* DATA EXCERPTS
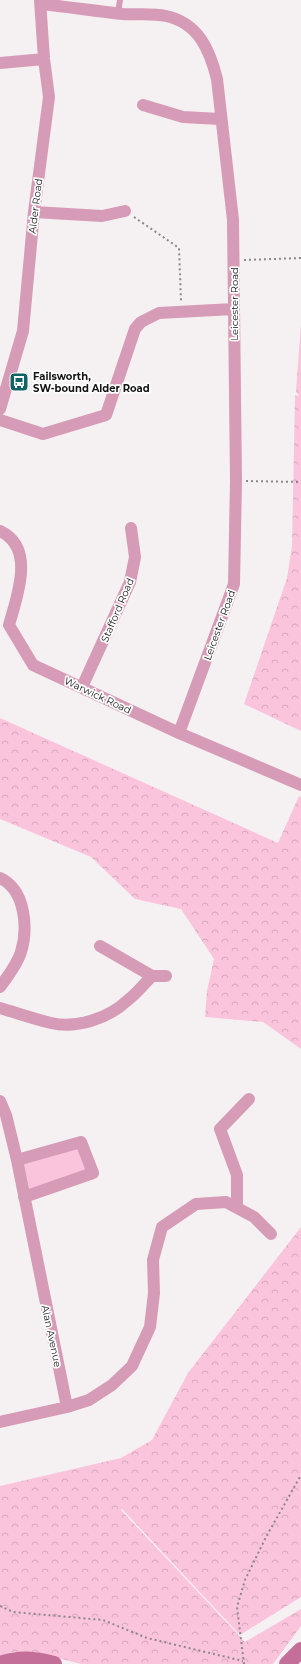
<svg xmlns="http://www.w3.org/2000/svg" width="301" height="1664" font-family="Montserrat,sans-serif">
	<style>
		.forest { fill: url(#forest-crowns) }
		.garden { fill: #fbc4dd }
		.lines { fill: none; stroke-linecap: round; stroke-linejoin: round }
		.path { stroke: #8b8889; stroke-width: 2; stroke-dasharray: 2 3; stroke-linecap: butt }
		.lane { stroke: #d69bb6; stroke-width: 6 }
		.street { stroke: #d69bb6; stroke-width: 12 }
		.secondary { stroke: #c46f99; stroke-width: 16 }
		.labels { text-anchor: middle; stroke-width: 3.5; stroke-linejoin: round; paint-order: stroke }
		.street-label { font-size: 10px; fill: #141313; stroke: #fff }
		.poi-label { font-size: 10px; font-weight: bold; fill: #141313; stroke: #fff; text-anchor: start }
	</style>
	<defs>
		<pattern id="forest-crowns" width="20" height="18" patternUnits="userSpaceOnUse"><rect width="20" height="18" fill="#fbc4dd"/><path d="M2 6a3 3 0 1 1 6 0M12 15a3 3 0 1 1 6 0" fill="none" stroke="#d6a8bd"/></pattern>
	</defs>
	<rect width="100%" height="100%" fill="#f5f0f2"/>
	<path class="forest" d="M 301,324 L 301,731 L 244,704 L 287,578 L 292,546 L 295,395 L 299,396 L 296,391 Z
		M 0,718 L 278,843 L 299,796 L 301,797 L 301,1049 L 263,1022 L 205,1017 L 207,991 L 214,959 L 181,909 L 135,899 L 91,857 L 0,819 Z
		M 301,1227 L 301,1597 L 240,1635 L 122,1509 L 121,1510 L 245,1642 L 301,1609 L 301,1626 L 273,1664 L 81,1664 L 35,1652 L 12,1652 L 0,1656 L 0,1486 L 121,1458 L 152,1440 L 188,1373 Z"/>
	<path class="garden" d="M 78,1148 L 89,1168 L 81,1174 L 25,1194 L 20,1163 Z"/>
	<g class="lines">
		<path class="path" d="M 134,217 L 179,248 L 181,301
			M 244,260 L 301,258
			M 246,481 L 301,482
			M 0,1606 L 13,1612 L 103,1620 L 147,1638 L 243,1661
			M 244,1664 L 237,1607 L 245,1580 L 266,1537 L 301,1475"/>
		<path class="lane" d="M 118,13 L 120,0"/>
		<path class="street" d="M 41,4 C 68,7 96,11 123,14 C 137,15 152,13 166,16 C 199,23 210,51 217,79 L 233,220 L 236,481 L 234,584 L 179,733
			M 0,63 L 44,59
			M 143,105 L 183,117 L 220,119
			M 34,212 L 102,216 L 125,211
			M 0,409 L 23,331 L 34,212 L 49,97 L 44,59 L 40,0
			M 0,420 L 43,434 L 106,415 L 135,329 L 141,322 L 159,313 L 233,309
			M 0,531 C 36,548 17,596 9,625 L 33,665 L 179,733 L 301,785
			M 82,687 L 130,582 L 135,557 L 131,528
			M 0,878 C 26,890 28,929 21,952 C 18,962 6,979 0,987
			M 100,946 L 152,976 L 166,976
			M 0,1008 C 17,1013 34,1019 51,1023 C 77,1029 109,1018 128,1000 C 137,993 144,984 152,976
			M 0,1101 L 6,1115 L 17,1160 L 67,1407 L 0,1422
			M 17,1160 L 81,1142 L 93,1173 L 24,1197
			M 237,1208 L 237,1175 L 220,1129 L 249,1099
			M 67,1407 L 89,1400 L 112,1385 L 132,1366 L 150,1327 L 154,1293 L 153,1260 L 162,1227 L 196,1204 L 226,1202 L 254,1217 L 271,1234"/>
		<path class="secondary" d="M 0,1664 C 20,1657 35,1659 54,1664
			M 287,1664 L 301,1650"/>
	</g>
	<defs>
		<g id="bus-square" transform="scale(1)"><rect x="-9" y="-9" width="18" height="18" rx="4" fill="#116266" stroke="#fff"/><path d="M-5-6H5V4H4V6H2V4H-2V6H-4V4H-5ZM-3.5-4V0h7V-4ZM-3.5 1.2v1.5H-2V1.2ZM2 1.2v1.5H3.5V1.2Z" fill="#fff"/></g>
	</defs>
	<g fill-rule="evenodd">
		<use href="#bus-square" x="19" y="382"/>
	</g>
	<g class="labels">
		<g class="street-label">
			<text transform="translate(35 206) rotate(-83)" y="4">Alder Road</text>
			<text transform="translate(234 304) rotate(-90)" y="4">Leicester Road</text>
			<text transform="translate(117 610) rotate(-67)" y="4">Stafford Road</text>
			<text transform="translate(219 625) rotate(-70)" y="4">Leicester Road</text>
			<text transform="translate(98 695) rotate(25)" y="4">Warwick Road</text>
			<text transform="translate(52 1336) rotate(78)" y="4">Alan Avenue</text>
		</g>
		<g class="poi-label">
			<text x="33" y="380">Failsworth,<tspan x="33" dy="12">SW-bound Alder Road</tspan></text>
		</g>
	</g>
</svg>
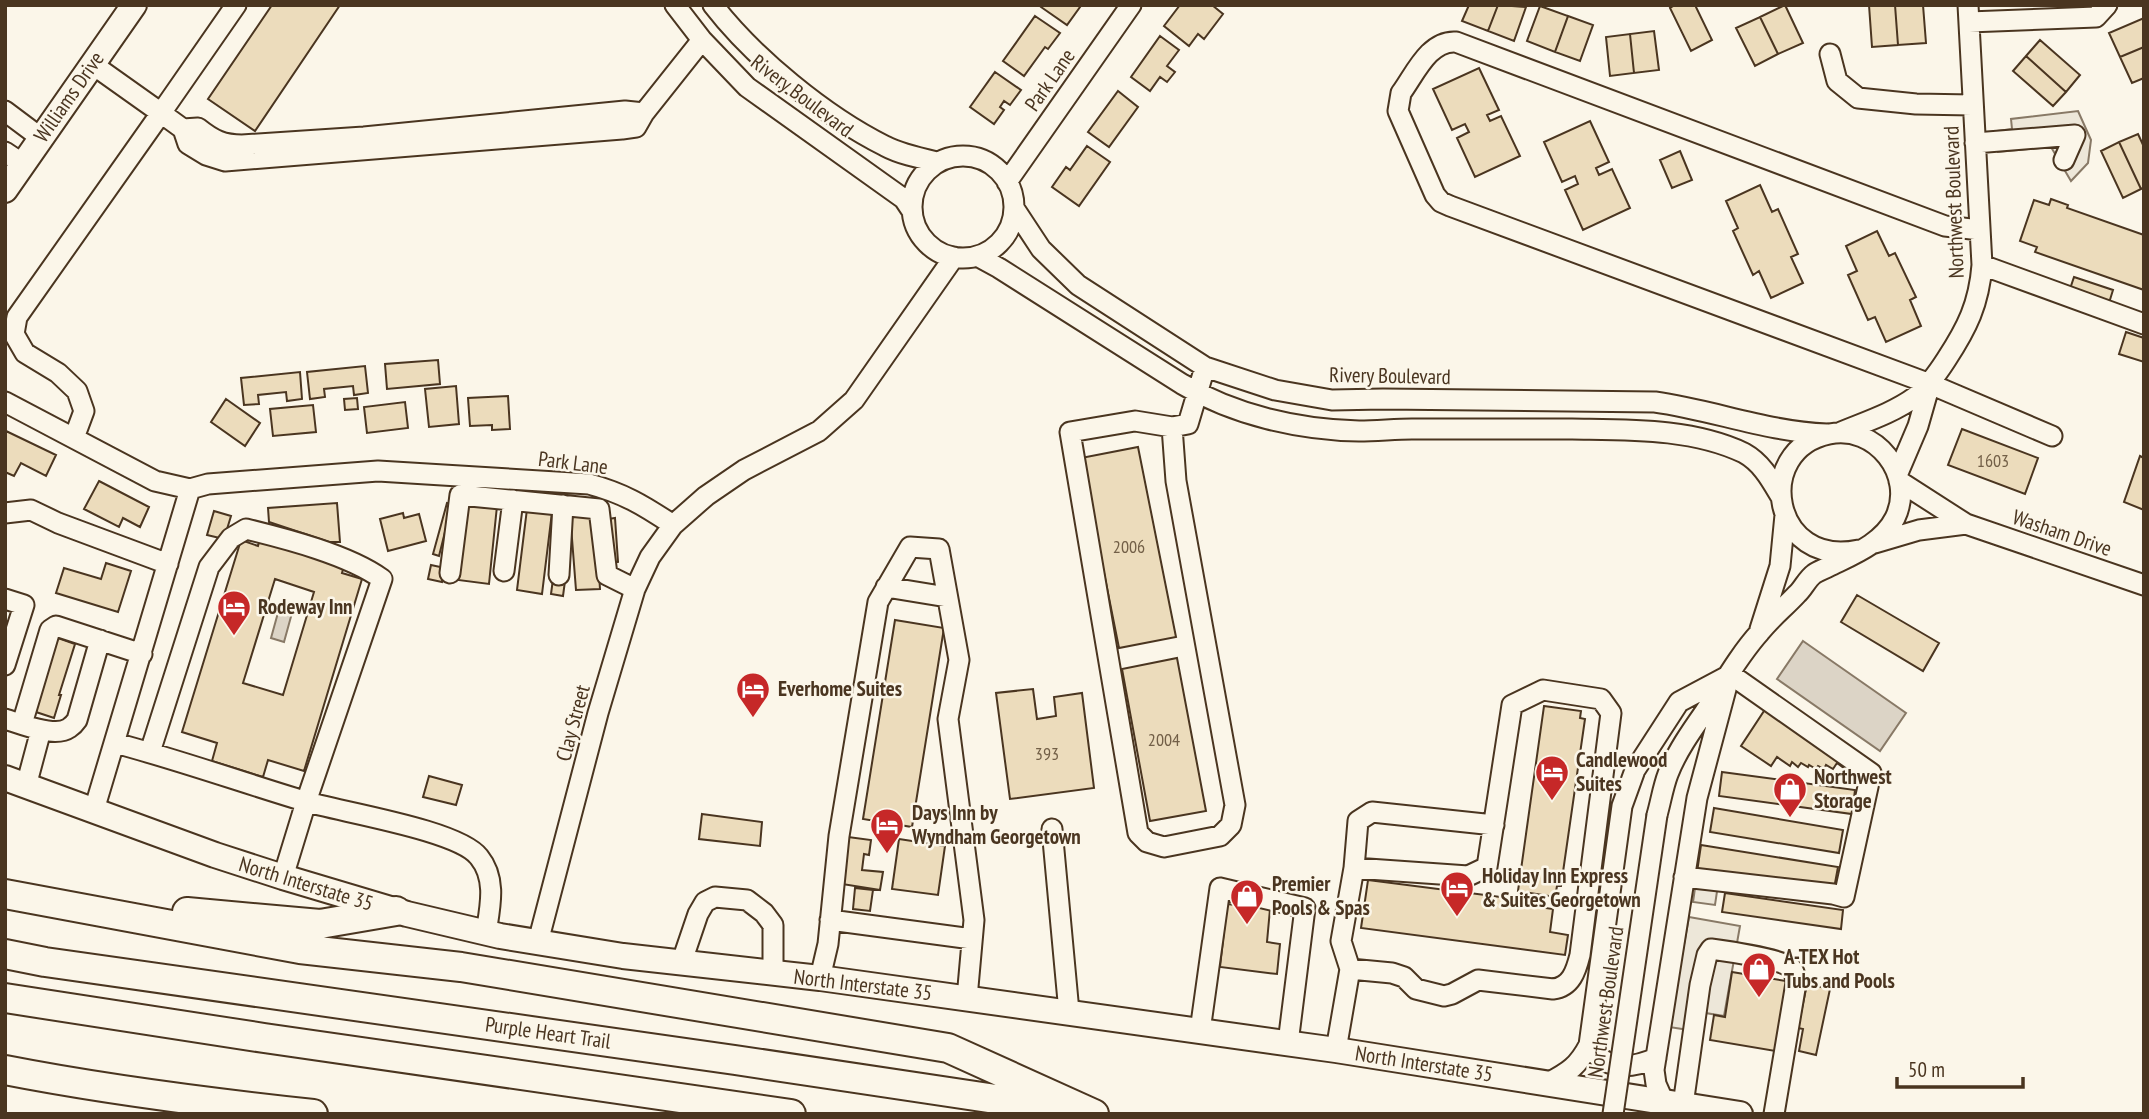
<svg xmlns="http://www.w3.org/2000/svg" width="2149" height="1119" font-family="'PT Sans Narrow',sans-serif">
<rect width="100%" height="100%" fill="#fbf6e9"/>
<path fill="#ede7d9" stroke="#887966" stroke-width="2" d="M2078,111L2091,140L2088,163L2071,181L2051,147L1998,152L1996,131L2012,129L2011,119Z
M1697,874L1719,878L1715,905L1693,902Z
M1689,917L1740,926L1724,1016L1693,1011L1689,1030L1669,1027Z"/>
<path fill="#dcd4c6" stroke="#887966" stroke-width="2" d="M279,609L292,613L284,642L271,638Z
M1803,641L1906,713L1880,751L1777,679Z"/>
<path fill="#ecdcbc" stroke="#4a3520" stroke-width="2" fill-rule="evenodd" d="M272,5H340L255,131L208,99Z
M1042,5H1077L1080,7L1067,25L1041,7Z
M1180,5H1212L1223,14L1204,39L1198,34L1189,46L1164,26Z
M1469,5H1498L1488,31L1462,21Z
M1498,5L1526,7L1514,41L1488,31Z
M1675,5H1695L1712,40L1691,51L1670,8Z
M1785,5L1803,43L1778,54L1760,17Z
M1869,5H1895L1898,45L1872,47Z
M1895,5H1923L1926,43L1898,45Z
M1540,6L1568,16L1555,52L1527,41Z
M1035,16L1060,33L1048,49L1045,47L1024,76L1003,61Z
M1568,16L1593,25L1580,61L1555,52Z
M1760,17L1778,54L1755,66L1736,28Z
M2144,18V47L2120,57L2109,33Z
M1654,31L1659,70L1634,73L1630,34Z
M1630,34L1634,73L1610,76L1606,37Z
M1160,36L1179,50L1167,66L1175,72L1167,82L1160,77L1150,91L1131,77Z
M2040,40L2080,75L2066,92L2026,56Z
M2144,47V78L2132,83L2120,57Z
M2026,56L2066,92L2053,106L2013,71Z
M1479,68L1499,110L1487,115L1490,121L1501,116L1520,156L1475,177L1457,138L1469,132L1465,124L1452,130L1433,89Z
M995,72L1021,90L1010,105L1004,101L1000,107L1004,110L994,124L970,107Z
M1118,91L1138,107L1109,147L1088,132Z
M1590,121L1609,162L1596,168L1599,175L1612,169L1630,208L1583,230L1565,190L1578,184L1575,176L1562,182L1544,142Z
M2138,134L2144,147V188L2141,189L2119,142Z
M2119,142L2141,189L2123,198L2101,151Z
M1087,146L1110,162L1079,206L1052,187L1066,167L1070,170Z
M1680,151L1692,180L1672,188L1660,160Z
M1760,185L1772,212L1778,209L1798,254L1791,257L1803,283L1771,298L1759,271L1753,275L1733,231L1738,228L1726,201Z
M2051,199L2068,205L2067,208L2144,235V290L2035,252L2037,247L2020,241L2034,200L2049,205Z
M1877,231L1889,256L1895,253L1916,297L1910,300L1921,326L1886,342L1875,317L1868,320L1848,275L1857,271L1846,246Z
M2074,277L2113,290L2109,303L2070,289Z
M2126,332L2144,338V362L2119,354Z
M438,360L440,384L387,389L385,364Z
M365,366L368,393L354,395L353,386L324,389L325,397L310,399L307,372Z
M300,372L302,399L287,401L286,392L258,395L259,404L244,405L241,378Z
M456,386L459,424L429,427L425,389Z
M508,396L510,429L492,430V425L470,426L468,398Z
M357,398L358,409L345,410L344,399Z
M226,399L260,423L245,446L211,422Z
M405,402L408,428L367,433L364,407Z
M313,405L316,432L273,436L270,409Z
M1962,429L2038,458L2025,494L1948,465Z
M6,431L56,455L46,476L21,463L14,476L5,472Z
M1138,447L1176,637L1119,648L1081,458Z
M2140,456L2144,458V510L2124,502Z
M99,481L149,507L140,527L123,518L119,527L84,509Z
M467,502L497,506L489,584L458,580Z
M337,503L340,542H329L269,522L268,508Z
M447,503L452,504L439,556L433,554Z
M527,509L552,512L542,594L517,590Z
M214,511L231,516L224,539L207,535Z
M595,511L600,589L576,590L570,513Z
M403,513L404,518L419,514L426,541L388,551L380,519Z
M615,518L618,562L611,563L608,519Z
M260,539L344,566L342,573L362,579L304,771L268,760L263,777L212,761L217,743L182,732L241,540L258,546ZM275,579L314,592L283,695L243,683Z
M106,563L131,571L118,612L56,593L64,568L101,579Z
M431,565L445,568L442,582L428,579Z
M553,579L565,581L563,596L551,594Z
M1857,595L1939,643L1923,671L1841,622Z
M895,620L944,628L912,827L863,819Z
M58,638L75,644L59,695H61L54,718L33,711Z
M1177,658L1206,811L1150,821L1122,669Z
M1033,689L1037,719L1056,716L1054,697L1082,693L1094,788L1010,799L996,693Z
M1544,706L1581,711L1580,718L1585,719L1561,886H1557L1555,897L1518,891Z
M1766,708L1852,769L1849,772L1837,763L1833,769L1826,765L1824,769L1818,766L1816,769L1809,765L1808,767L1801,763L1798,767L1792,762L1790,766L1777,757L1771,766L1741,746Z
M1722,772L1855,790L1852,814L1719,796Z
M429,776L462,785L456,805L423,797Z
M1714,808L1843,830L1839,853L1710,832Z
M702,814L762,822L760,846L699,839Z
M848,837L871,840L869,855L864,854L862,870L883,872L880,890L842,884Z
M899,839L945,846L938,895L892,889Z
M1701,845L1838,867L1833,894L1697,872Z
M1368,880L1531,901V906L1553,909L1550,932L1568,935L1565,955L1361,928Z
M855,888L873,890L870,911L853,909Z
M1725,893L1843,910L1841,929L1722,912Z
M1227,904L1270,909L1267,942L1280,944L1277,974L1220,967Z
M1732,972L1792,982L1781,1052L1710,1040L1714,1015L1725,1017Z
M1807,984L1830,989L1816,1055L1799,1051L1803,1029L1798,1028Z"/>
<g fill="none" stroke-linecap="round" stroke-linejoin="round">
<g stroke="#4a3520" stroke-width="23">
<path id="minor" d="M675,5L702,40L747,87L904,199L912,211
M713,5C754,58 825,116 885,146C900,154 919,158 937,162
M1969,22L2096,17L2107,5
M1830,54L1837,81L1858,98L1916,104L1972,105
M92,64L161,113L236,5
M5,111L41,138
M183,129L198,128C213,140 223,145 242,145L364,137L625,111L644,113
M1975,143L2075,135L2064,160
M5,152L23,164
M912 207a51 51 0 1 1 102 0a51 51 0 1 1-102 0Z
M1007,182L1131,5
M1014,208L1041,249L1078,285L1205,367L1275,390L1332,400L1383,399L1655,402C1713,410 1768,432 1827,434
M1980,230L1945,226L1456,42C1429,40 1415,74 1401,93L1398,111L1435,195L1441,202L1450,206L1930,384L2052,436
M977,256L999,268L1182,384C1234,415 1299,430 1359,431C1377,431 1395,429 1412,429C1466,429 1519,429 1572,429C1628,430 1692,428 1744,453C1762,463 1771,480 1781,497
M1982,265L2144,324
M5,402L155,481L190,489L208,484L378,471L589,484C623,493 643,505 673,525
M1172,427L1176,481L1235,805L1231,825L1220,836L1164,847L1147,842L1138,833L1070,432L1135,421L1172,427L1188,424L1205,367
M1841,432C1865,422 1893,413 1915,397C1928,387 1937,374 1946,360C1967,328 1979,304 1982,265L1968,5
M74,438L84,411L77,391L58,373L25,353L14,334L17,317L161,113L183,129L188,144L206,155L225,161L622,129L636,127L644,113L702,40
M1898,473L1918,426L1930,384
M1899,481L1966,524L2144,585
M5,513L31,510L58,523L168,564
M1875,543L1919,530L1966,524
M504,571L513,500
M450,573L460,495L599,509L607,575L635,589
M559,575L563,505
M886,587L947,597
M5,599L24,605L5,665
M1760,629L1780,566L1785,515
M5,719C21,724 55,738 69,728C72,726 75,723 77,720L100,640
M22,724L50,630L56,626L142,654
M115,743C179,760 241,782 304,801C340,812 459,830 479,857C497,879 490,907 486,933
M150,752L209,567L231,538L246,529C287,539 349,555 382,579L306,802L283,877
M26,786L41,730
M94,810L190,489
M1657,815C1661,801 1663,787 1668,774C1677,751 1692,730 1706,710C1723,684 1739,655 1760,632C1771,618 1785,607 1797,594C1803,589 1807,579 1814,574C1818,571 1824,569 1828,567C1852,555 1882,544 1895,518C1916,475 1875,424 1829,434C1752,450 1772,569 1859,550
M1052,829L1069,1012
M1684,877L1833,894L1844,897L1871,773L1730,674
M830,920L972,939
M538,942L598,713L635,589L650,557L673,525L706,496L744,470L819,431L854,400L954,257
M681,964L698,914L705,902L715,897L747,900L764,913L773,925V974
M1350,969L1392,973L1404,977L1416,989L1444,996L1452,994L1478,980L1553,989C1571,987 1576,971 1580,955L1611,713L1601,699L1543,690L1512,705L1487,867L1468,876L1354,868
M820,978L828,944L839,836L878,602L910,547L939,549L959,660L948,719L974,920L967,998
M1200,1031L1220,888L1305,908L1288,1043
M1589,1045C1604,1071 1631,1069 1656,1058
M1336,1050L1350,969L1341,941L1354,868L1358,821L1372,812L1494,825
M1548,1083C1569,1072 1578,1066 1589,1045L1622,806L1635,770L1679,702L1726,677
M1663,1100L1656,1084L1654,1070L1697,798L1726,689
M1683,1105L1700,985L1707,955L1711,949C1726,951 1780,959 1790,967C1795,971 1795,976 1796,983L1774,1114"/>
</g>
<g stroke="#4a3520" stroke-width="28">
<path id="major" d="M5,190L134,5
M5,778L215,855L283,877L407,914L500,936L623,956L820,978L1336,1050L1740,1114"/>
</g>
<g stroke="#4a3520" stroke-width="32">
<path id="highway" d="M5,894L300,949L461,967L948,1048L1094,1114
M187,912L320,924L396,911
M5,954L45,962L735,1060L1062,1109
M5,998L264,1038L791,1114
M5,1070C107,1090 211,1103 313,1114"/>
</g>
<use href="#minor" stroke="#fbf6e9" stroke-width="19"/>
<use href="#major" stroke="#fbf6e9" stroke-width="24"/>
<use href="#highway" stroke="#fbf6e9" stroke-width="28"/>
<g stroke="#4a3520" stroke-width="23" stroke-linecap="butt">
<path id="minor-bridge" d="M1613,1114L1657,815"/>
</g>
<use href="#minor-bridge" stroke="#fbf6e9" stroke-width="19"/>
</g>
<defs>
<g id="hotel-pin" transform="scale(1.75)"><path d="M0 17L-7.5 6A9.5 9.5 0 1 1 7.5 6Z" fill="#c62828" stroke="#fbf6e9"/><path d="M-6-4.5h1.5V1H6V5H4.5V3h-9V5H-6ZM-4 0a1.8 1.8 0 1 1 3.6 0ZM.5 0V-2.5h3Q6-2.5 6 0Z" fill="#fff"/></g>
<g id="shop-pin" transform="scale(1.75)"><path d="M0 17L-7.5 6A9.5 9.5 0 1 1 7.5 6Z" fill="#c62828" stroke="#fbf6e9"/><path d="M-5-2.5h2.3a2.7 3.5 0 0 1 5.4 0H5L5.5 6h-11ZM-1.5-2.5h3a1.5 2.3 0 0 0-3 0Z" fill="#fff"/></g>
</defs>
<g fill-rule="evenodd">
<use href="#hotel-pin" x="234" y="607"/>
<use href="#hotel-pin" x="753" y="689"/>
<use href="#hotel-pin" x="1552" y="772"/>
<use href="#shop-pin" x="1790" y="789"/>
<use href="#hotel-pin" x="887" y="825"/>
<use href="#hotel-pin" x="1457" y="888"/>
<use href="#shop-pin" x="1247" y="896"/>
<use href="#shop-pin" x="1759" y="969"/>
</g>
<g text-anchor="middle" stroke-width="5" stroke-linejoin="round" paint-order="stroke">
<g font-size="18" fill="#725f47">
<text x="1993" y="467">1603</text>
<text x="1129" y="553">2006</text>
<text x="1164" y="746">2004</text>
<text x="1047" y="760">393</text>
</g>
<g font-size="21" fill="#4a3520" stroke="#fbf6e9">
<text transform="translate(1050 80) rotate(-55)" y="7">Park Lane</text>
<text transform="translate(802 96) rotate(37)" y="7">Rivery Boulevard</text>
<text transform="translate(69 97) rotate(-55)" y="7">Williams Drive</text>
<text transform="translate(1954 202) rotate(-92)" y="7">Northwest Boulevard</text>
<text transform="translate(1390 376) rotate(1)" y="7">Rivery Boulevard</text>
<text transform="translate(573 463) rotate(7)" y="7">Park Lane</text>
<text transform="translate(2062 533) rotate(19)" y="7">Washam Drive</text>
<text transform="translate(573 723) rotate(-75)" y="7">Clay Street</text>
<text transform="translate(306 884) rotate(17)" y="7">North Interstate 35</text>
<text transform="translate(863 985) rotate(7)" y="7">North Interstate 35</text>
<text transform="translate(1606 1002) rotate(-82)" y="7">Northwest Boulevard</text>
<text transform="translate(548 1033) rotate(8)" y="7">Purple Heart Trail</text>
<text transform="translate(1424 1064) rotate(9)" y="7">North Interstate 35</text>
</g>
<g font-size="21" font-weight="bold" fill="#4a3520" stroke="#fbf6e9" text-anchor="start">
<text x="258" y="614">Rodeway Inn</text>
<text x="778" y="696">Everhome Suites</text>
<text x="1576" y="767">Candlewood<tspan x="1576" dy="24">Suites</tspan></text>
<text x="1814" y="784">Northwest<tspan x="1814" dy="24">Storage</tspan></text>
<text x="912" y="820">Days Inn by<tspan x="912" dy="24">Wyndham Georgetown</tspan></text>
<text x="1482" y="883">Holiday Inn Express<tspan x="1482" dy="24">&amp; Suites Georgetown</tspan></text>
<text x="1272" y="891">Premier<tspan x="1272" dy="24">Pools &amp; Spas</tspan></text>
<text x="1784" y="964">A-TEX Hot<tspan x="1784" dy="24">Tubs and Pools</tspan></text>
</g>
</g>
<rect width="2149" height="1119" fill="none" stroke="#4a3520" stroke-width="14"/>
<path d="M1897 1077v10h126v-10" fill="none" stroke="#4a3520" stroke-width="3.5"/>
<text x="1908" y="1077" font-size="21" fill="#4a3520" stroke="#fbf6e9" stroke-width="5" paint-order="stroke">50 m</text>
</svg>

* THE PROBLEM
Find each line of the data above that holds the word "lines", then copy it.

* OUTPUT
		.lines { fill: none; stroke-linecap: round; stroke-linejoin: round }
	<g class="lines">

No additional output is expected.